Work request: Find "ring mcp: (457, 313)" below and begin at its line; stop after the line with "thumb mcp: (692, 643)". Output those lines exactly, without pictures.

Input:
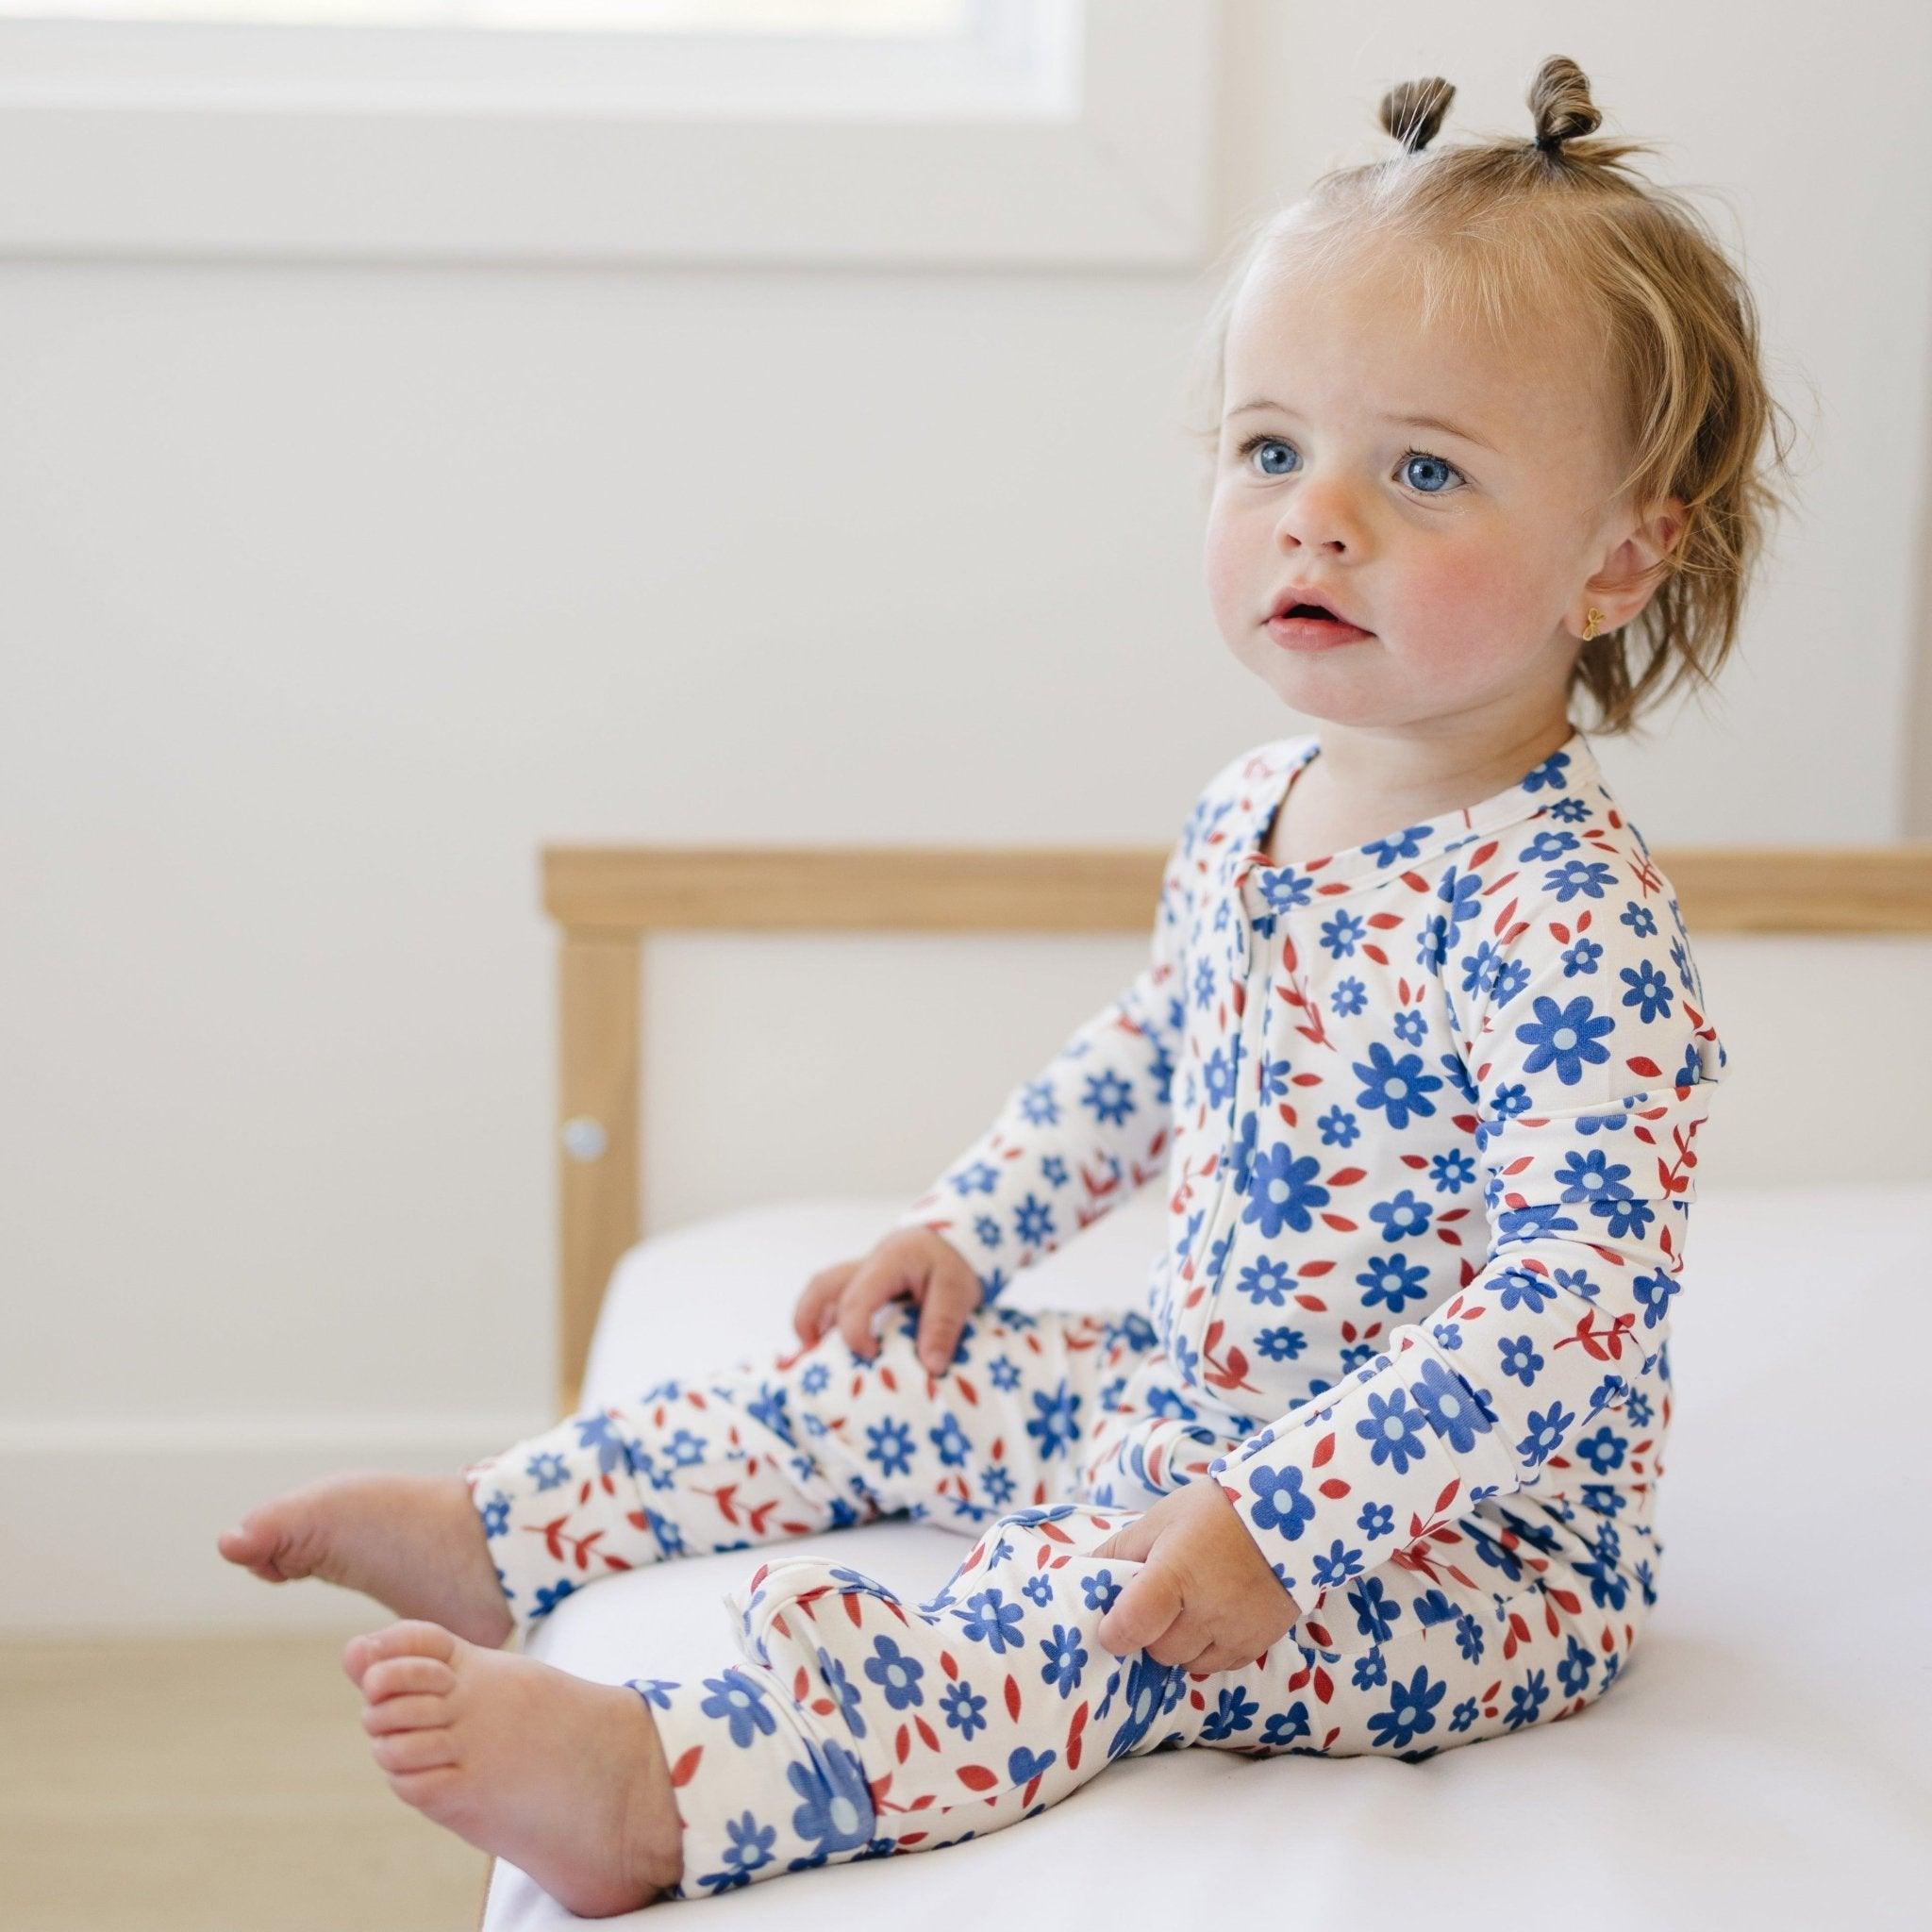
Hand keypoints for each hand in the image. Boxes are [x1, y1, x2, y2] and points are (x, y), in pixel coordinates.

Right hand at [792, 1228, 984, 1376]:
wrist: (954, 1241)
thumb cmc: (953, 1263)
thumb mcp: (959, 1290)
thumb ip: (944, 1324)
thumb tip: (931, 1366)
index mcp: (889, 1262)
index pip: (857, 1297)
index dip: (855, 1331)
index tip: (870, 1355)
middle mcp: (867, 1265)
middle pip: (823, 1285)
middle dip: (809, 1321)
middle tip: (811, 1356)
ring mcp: (862, 1274)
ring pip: (822, 1289)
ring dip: (812, 1320)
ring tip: (813, 1356)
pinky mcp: (864, 1286)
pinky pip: (835, 1299)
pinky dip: (828, 1322)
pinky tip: (833, 1350)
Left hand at [1091, 1479, 1300, 1672]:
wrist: (1292, 1510)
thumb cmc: (1215, 1510)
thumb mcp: (1160, 1519)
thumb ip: (1119, 1550)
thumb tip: (1078, 1571)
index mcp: (1173, 1574)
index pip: (1130, 1626)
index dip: (1113, 1631)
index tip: (1112, 1622)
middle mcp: (1206, 1610)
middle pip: (1159, 1651)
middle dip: (1151, 1633)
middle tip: (1159, 1603)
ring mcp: (1235, 1630)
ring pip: (1189, 1664)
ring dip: (1182, 1644)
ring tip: (1190, 1607)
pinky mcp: (1260, 1641)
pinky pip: (1221, 1665)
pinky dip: (1211, 1649)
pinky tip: (1215, 1616)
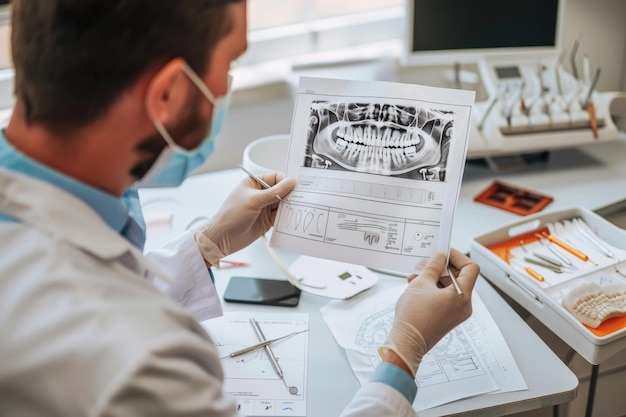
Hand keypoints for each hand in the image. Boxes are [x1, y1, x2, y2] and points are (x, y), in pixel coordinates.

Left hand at [193, 173, 295, 266]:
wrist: (222, 238)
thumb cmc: (231, 215)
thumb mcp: (254, 200)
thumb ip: (274, 192)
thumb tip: (291, 182)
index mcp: (254, 183)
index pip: (275, 177)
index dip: (285, 182)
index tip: (295, 187)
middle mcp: (260, 194)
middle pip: (281, 191)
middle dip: (290, 195)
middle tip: (301, 198)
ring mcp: (264, 208)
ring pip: (282, 204)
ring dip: (289, 207)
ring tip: (298, 209)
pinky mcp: (267, 221)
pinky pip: (280, 217)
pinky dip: (286, 217)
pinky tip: (291, 218)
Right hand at [379, 249, 478, 376]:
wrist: (406, 343)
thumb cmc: (413, 317)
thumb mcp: (421, 283)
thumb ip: (433, 266)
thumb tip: (439, 257)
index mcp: (462, 296)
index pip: (470, 268)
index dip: (457, 257)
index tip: (443, 253)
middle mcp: (464, 305)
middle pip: (460, 277)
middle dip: (441, 268)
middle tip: (425, 264)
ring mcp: (457, 313)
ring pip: (450, 286)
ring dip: (434, 278)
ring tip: (415, 277)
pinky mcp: (448, 317)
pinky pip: (446, 297)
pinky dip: (433, 289)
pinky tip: (417, 288)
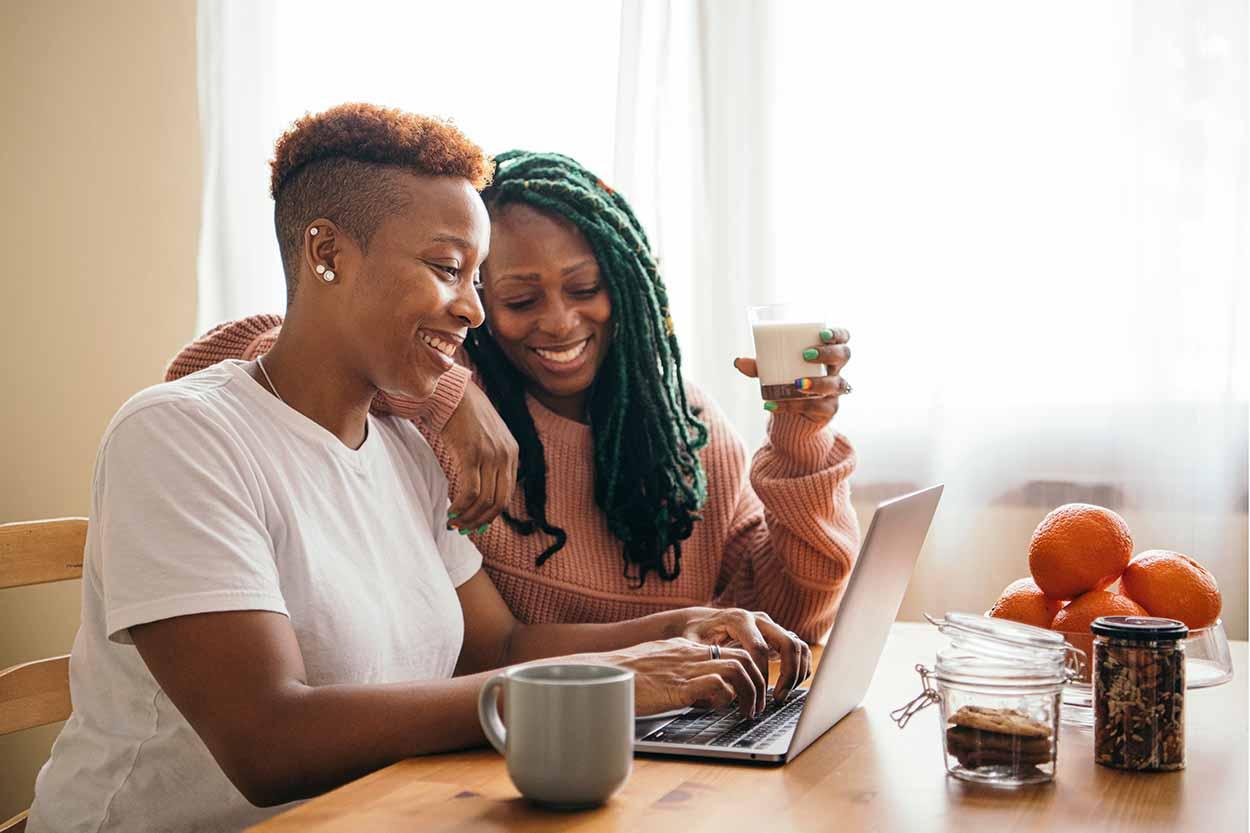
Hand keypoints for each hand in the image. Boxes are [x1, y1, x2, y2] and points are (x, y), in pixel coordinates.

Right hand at [441, 383, 518, 531]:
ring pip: (484, 500)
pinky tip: (451, 511)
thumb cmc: (463, 415)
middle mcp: (505, 455)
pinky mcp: (471, 454)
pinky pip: (470, 491)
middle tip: (464, 529)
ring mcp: (490, 455)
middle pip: (499, 502)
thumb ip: (489, 460)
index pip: (507, 494)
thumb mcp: (486, 437)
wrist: (452, 392)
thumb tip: (478, 492)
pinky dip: (460, 506)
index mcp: (512, 453)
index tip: (476, 524)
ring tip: (454, 523)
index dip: (491, 514)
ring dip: (468, 517)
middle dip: (481, 521)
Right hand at [603, 638, 767, 718]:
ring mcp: (686, 669)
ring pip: (738, 669)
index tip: (752, 689)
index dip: (748, 671)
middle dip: (758, 682)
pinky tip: (720, 709)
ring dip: (751, 692)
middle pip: (743, 657)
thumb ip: (677, 670)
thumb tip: (693, 686)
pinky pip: (718, 684)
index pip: (729, 651)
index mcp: (685, 648)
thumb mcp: (656, 665)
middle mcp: (690, 654)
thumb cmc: (623, 674)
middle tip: (757, 704)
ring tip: (749, 712)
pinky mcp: (679, 686)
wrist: (602, 673)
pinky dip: (726, 698)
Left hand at [677, 607, 811, 702]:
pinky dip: (801, 668)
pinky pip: (799, 649)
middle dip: (787, 674)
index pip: (760, 648)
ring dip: (796, 672)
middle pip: (787, 642)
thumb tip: (716, 680)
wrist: (703, 622)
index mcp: (739, 619)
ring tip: (781, 695)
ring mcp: (771, 626)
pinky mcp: (777, 634)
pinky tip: (789, 686)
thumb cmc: (697, 635)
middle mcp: (759, 619)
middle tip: (777, 698)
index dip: (761, 674)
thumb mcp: (692, 643)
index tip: (756, 696)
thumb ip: (702, 657)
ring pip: (798, 645)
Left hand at [734, 327, 851, 424]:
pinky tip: (775, 405)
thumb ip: (760, 366)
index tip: (821, 334)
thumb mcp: (774, 372)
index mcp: (826, 353)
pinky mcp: (829, 410)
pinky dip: (795, 405)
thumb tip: (738, 361)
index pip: (842, 337)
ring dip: (818, 382)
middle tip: (806, 354)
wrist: (794, 416)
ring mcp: (835, 391)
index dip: (837, 334)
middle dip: (829, 353)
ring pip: (837, 384)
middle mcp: (836, 370)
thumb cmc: (788, 383)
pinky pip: (818, 407)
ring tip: (796, 384)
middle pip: (843, 355)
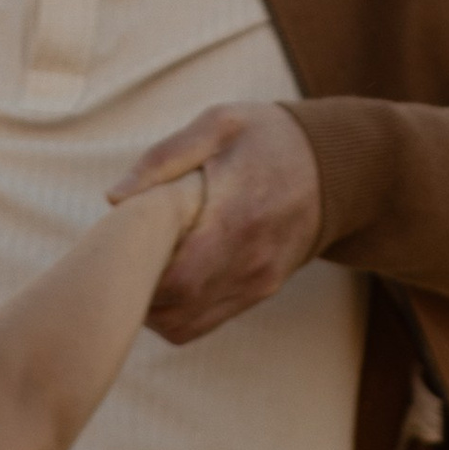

Answer section:
ring mcp: (457, 313)
ring pip: (450, 286)
ring dip: (434, 278)
ring tip: (415, 277)
pinky mcp: (448, 317)
pinky pip: (446, 297)
pinky dip: (433, 289)
pinky tip: (417, 288)
Hand keypoints for each hand in the image. Boxes are [x1, y1, x2, y2] and points are (x, y), in pixel coordinates.

Right hand at [441, 383, 518, 531]:
ring pip: (484, 500)
pinky tip: (451, 511)
thumb cmc: (463, 415)
middle mcp: (505, 455)
pinky mcp: (471, 454)
pinky pip: (470, 491)
middle tip: (464, 529)
ring mcp: (490, 455)
middle pip: (499, 502)
thumb ip: (489, 460)
index pip: (507, 494)
thumb mcp: (486, 437)
wrist: (452, 392)
thumb tip: (478, 492)
pinky dip: (460, 506)
index mcp: (512, 453)
index tip: (476, 524)
ring tip: (454, 523)
index dip: (491, 514)
ring dip: (468, 517)
middle dip: (481, 521)
Right hand at [603, 638, 767, 718]:
ring mcp: (686, 669)
ring pip: (738, 669)
index tip: (752, 689)
index dip: (748, 671)
middle dip: (758, 682)
pinky tip: (720, 709)
ring dip: (751, 692)
middle pip: (743, 657)
thumb ip: (677, 670)
thumb tip: (693, 686)
pinky pip: (718, 684)
index pip: (729, 651)
index mcp: (685, 648)
thumb mcp: (656, 665)
middle mcp: (690, 654)
thumb cmc: (623, 674)
middle tip: (757, 704)
ring tip: (749, 712)
pinky mcp: (679, 686)
wrist: (602, 673)
pinky dip: (726, 698)
Left hand at [677, 607, 811, 702]:
pinky dip: (801, 668)
pinky pip: (799, 649)
middle dip: (787, 674)
index pip: (760, 648)
ring dip: (796, 672)
middle pip: (787, 642)
thumb tip: (716, 680)
wrist: (703, 622)
index mcp: (739, 619)
ring tip: (781, 695)
ring mcp: (771, 626)
pinky mcp: (777, 634)
pinky tip: (789, 686)
thumb cmc: (697, 635)
middle mcp: (759, 619)
middle tip: (777, 698)
index dip: (761, 674)
thumb mcp: (692, 643)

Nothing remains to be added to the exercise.